== Entries ==
--------

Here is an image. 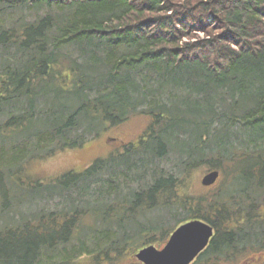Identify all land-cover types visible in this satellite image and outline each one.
<instances>
[{
    "label": "trees",
    "instance_id": "obj_1",
    "mask_svg": "<svg viewBox=\"0 0 264 264\" xmlns=\"http://www.w3.org/2000/svg\"><path fill=\"white\" fill-rule=\"evenodd\" d=\"M175 103L191 119L175 116ZM137 114L151 116L143 133L161 144L159 152L149 143L140 151L123 143L111 155L113 147L107 159L55 179L61 206L37 207L19 229L3 220L11 190L40 187L24 173L27 162L79 147L105 125ZM164 135L174 144L166 145ZM129 153L137 158L118 168L115 158ZM164 157L179 176L156 169ZM244 159L247 168L234 174L235 182L247 183L242 194L249 200L260 189L264 203V0H0V264H67L80 255L57 247L72 239L81 242L82 256L111 264L133 237L140 247L160 242L165 230L145 218L157 211L213 226L219 258L245 237V227H228L233 213L261 221L223 188L207 201L178 192L189 169L203 161L220 163L207 162L219 176L224 165L228 176V166ZM91 182L97 186L89 194ZM102 183L105 198L115 195L107 203L100 201ZM118 187L123 196H116ZM87 215L94 225L78 224ZM84 228L106 241L86 250Z\"/></svg>",
    "mask_w": 264,
    "mask_h": 264
},
{
    "label": "rangeland",
    "instance_id": "obj_2",
    "mask_svg": "<svg viewBox=\"0 0 264 264\" xmlns=\"http://www.w3.org/2000/svg\"><path fill=\"white\" fill-rule=\"evenodd\" d=\"M173 108H175V110H172L173 113L175 112L174 113L175 116H185L187 119H191L189 112L182 110L181 106L178 103H175V106H173ZM149 118L151 120V116L149 115H146V116L140 115V114L132 115L127 120L123 121L119 125H115L111 127L108 125H105L104 126L105 129L101 130L102 132H100L96 136L93 135L94 137L90 136L88 137V139L86 138L83 144L79 147L70 148V149H67V148L62 149L61 151H57L56 153L52 154L49 157H45L41 159H34V160L27 162L25 164L24 173L27 175V178L30 181H41L40 187H36L34 190L32 189L29 190L28 188L24 187L19 192H16L18 191V190H15L16 188L11 190L10 191L11 197L8 200L9 204L7 205L10 212H9V215L4 214L3 220L8 223L11 221H14L13 224L18 222L16 225H13V227L16 229H19L23 220L26 219L28 216H32L34 214V211L37 209V207L44 205L45 207L49 206L52 209L56 202H59L60 203L59 205L61 206L63 204V201H62L63 199L57 197L58 195H61L62 193L61 187H60V184H57L55 182V179L59 178L62 174L66 172L79 171L85 168L86 166H88L89 164L90 165L93 164L96 161V159L108 156L110 154V150L113 149V147H114L113 149L114 151L111 153V155L119 154V152L117 153L116 150L119 149L120 145L123 143L125 144L129 143V145L127 146L128 149L130 148L131 150H138V151H140L139 149L143 145H147L149 143V146L151 147L152 150H154V152H159L162 147L161 144L158 142L152 143V141L147 142L148 139L147 138L145 139L146 134L143 133L147 127V124H149ZM175 130L177 129H173V131ZM134 139L136 140L133 142H129ZM163 140L166 145L169 143L174 144L173 143L174 141H172L173 138H171V136L164 135ZM131 158H137V155L134 153H129L128 155L124 157H122V155L117 156L115 158L116 159L115 163L117 164L118 168L123 169L125 166H129L132 164V163L128 164L127 162H125L126 160L130 161ZM104 159H107V158H103L102 160ZM170 162H171V159L167 160L164 157L163 159L159 160V162L157 163L158 166H156V169L157 170L163 169L164 172L166 173L170 172L172 177L175 178L179 176V174L174 168L171 167L172 163ZM207 162L212 163L213 164L212 166H218V167L220 166V163H217L215 160H209V161L206 160V161H203L201 164L197 165L196 167L190 168L188 173L185 175L186 179L184 180L183 187L179 189L178 197L184 194L191 199L201 197V198H205L207 201L210 195H212L213 193H216L217 191L219 193V191L223 188L224 191H227L228 195L234 193L233 197H235V199L237 198L241 199V205H244L242 206V208L245 207V205H256L255 207L251 209L247 208L249 209L248 212L255 213V211L257 210L259 206L260 208L259 213L262 215L264 214V203L261 202L262 194L260 193V189H258L259 194L254 193L253 197L251 198L252 200L251 201L249 199L244 198L242 194V191L246 188V186H248L247 183L246 182H237V183L235 182L234 174H239L240 171L245 170L247 168V162L245 159L241 161L242 164L238 162L231 163L228 166V171L230 170V174L228 176H223L222 171L227 168L224 165H222L221 170H220L221 175L219 176L216 184L209 189L203 188L199 183L202 176L206 172L209 171L208 167L210 166ZM145 163H146V160L141 161V164H145ZM130 172L132 175L136 173V171H133V170ZM252 177H253V180H251V182L254 184H256V181L260 179L259 176L256 174H254ZM127 180H130V179H123V180L118 179V182L117 181L116 182L120 183L121 181H127ZM91 184L92 185L88 187L89 194H92L94 193V191H96L97 185L95 184V182H91ZM99 186H101V189H102L101 193L104 196L103 198H101L100 201L107 203L109 202V200H113V198H115V195L109 198L108 197L105 198L106 195L103 191L106 189L107 185L105 183H102ZM134 186H135L134 184L133 186H131L130 191H133L132 189H135ZM178 188H179L178 185H175L174 191L176 192ZM124 193H125L124 190H122L121 187H118L116 196H119L120 194H122L120 196H123ZM63 196H64V193H62V197ZM49 197H52V199L46 200V198H49ZM164 198H165V194H160L156 196V202L158 204H161ZM232 202L233 201L228 200L227 204L229 203L232 204ZM86 205L89 207L92 206L91 203H87ZM10 213H14L13 215L19 214L20 217L16 221L15 218H17V216L13 218ZM118 213H120V211H118ZM240 213L237 214L235 212L229 217L230 224H231V221L234 222L236 219L238 221H243L242 219H240L241 217ZM243 214L244 213H242V215ZM145 215H146L145 218H147V221L152 223V226H155V225L158 226L160 231L165 230L163 231L165 232V234L163 233L160 236L161 238L160 241L162 242L167 237V234L173 229L178 219L179 220L182 219V221L186 219L185 217L186 215L184 213L178 214V212L175 214H171V213H166L165 211H157V212H154L153 215L151 212L146 213ZM86 217H88V215L85 216L84 220L82 219L81 221H79L78 224H83L82 226H93L94 223H91L93 220L88 219ZM140 217L141 215L138 218L142 222L143 218H140ZM114 225L115 224L113 223V226ZM2 226L0 225V227ZM84 229L85 230L82 231L83 234L81 235V238H82V241L87 240V243L85 245L86 250H90V249L94 250L95 248L93 246L97 245L98 243L103 244V242L106 241L103 236H100L99 238L100 241L98 240L99 242L95 241L94 238H91V236L93 235L92 231L89 230L88 232H86L87 231L86 228ZM157 233H159V231H157ZM83 237H85V239H83ZM80 243H81L80 241L72 239L70 243L65 246L63 250H62V246L59 245L57 247V251H59L61 254L71 253L70 255H76V254L80 255V256H73L72 259L67 260L66 261L67 264H96L81 255L80 252H82L81 251L82 249L80 250ZM138 248H140V243L137 242V240H135V238L133 237V240L129 241L126 250L123 251L120 255H118V259H115L113 263L127 264L128 263L127 259H129L131 264H136V262L130 258V255H133ZM99 256L100 254L97 252L96 254L88 255V258L99 257ZM54 257H55V254H54ZM53 261L55 263L62 262V260L60 259V256L59 257L56 256L55 259H53ZM107 262L111 263L110 260ZM100 264H107V263H105V260H104V261H100Z\"/></svg>",
    "mask_w": 264,
    "mask_h": 264
},
{
    "label": "flooded vegetation",
    "instance_id": "obj_3",
    "mask_svg": "<svg viewBox=\"0 0 264 264\" xmlns=\"http://www.w3.org/2000/svg\"><path fill=\"white\" fill-rule=\"evenodd\" d=\"M219 178V177H218ZM218 178L215 180V182L208 186H202L205 189H209L212 186H214L218 180ZM246 210L245 212H248L247 208L244 207ZM259 206L255 213L253 212V216L256 217L257 220H260L261 222L258 223L254 220L252 222H247L245 219L246 215H241L240 219L243 221H238L237 219L233 222H228V227L230 230L235 228L245 227L247 230L244 232L245 237L237 242V244H230L225 248V252L221 257L216 258L214 252L212 249L214 248V245L211 243V240L213 239L215 228L211 226L209 223H207L212 228V237L208 241V243L205 245V247L194 257V259L191 261L190 264H264V214L259 213ZM252 217V216H251ZM198 219V218H193ZM193 219H186L182 221V223H185L187 221L193 220ZM182 223L178 224L177 226L181 225ZM250 223V227L247 225ZM260 225V226H259ZM176 226V227H177ZM174 227L168 236L162 241L155 242L153 240V243L150 241H147V244H143L140 248H138L133 255H130V258L136 262V264H143L139 260L135 258V254L148 246L154 247L156 250H160L166 241L168 240L169 235L171 232L176 228ZM232 234L234 232L230 231ZM238 234V233H236ZM256 235V237L254 236ZM156 243V244H155ZM118 259V257L116 258ZM115 259L113 260V262ZM111 262V264H115ZM127 264H131L130 260L127 259Z\"/></svg>",
    "mask_w": 264,
    "mask_h": 264
},
{
    "label": "water",
    "instance_id": "obj_4",
    "mask_svg": "<svg viewBox=\"0 0 264 264\" xmlns=\"http://www.w3.org/2000/svg\"><path fill=\"white\" fill-rule=\"evenodd\" d=\"M218 171L212 170L202 176L200 184L214 183ZM212 228L204 221L194 219L176 227L160 250L145 247L135 254L143 264H190L211 238Z\"/></svg>",
    "mask_w": 264,
    "mask_h": 264
}]
</instances>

--------

== Task details ==
List every line in the records above that contains the string "label", copying each one in full. Matching is case-sensitive.

== Full response ==
    "label": "trees",
    "label": "rangeland",
    "label": "flooded vegetation",
    "label": "water",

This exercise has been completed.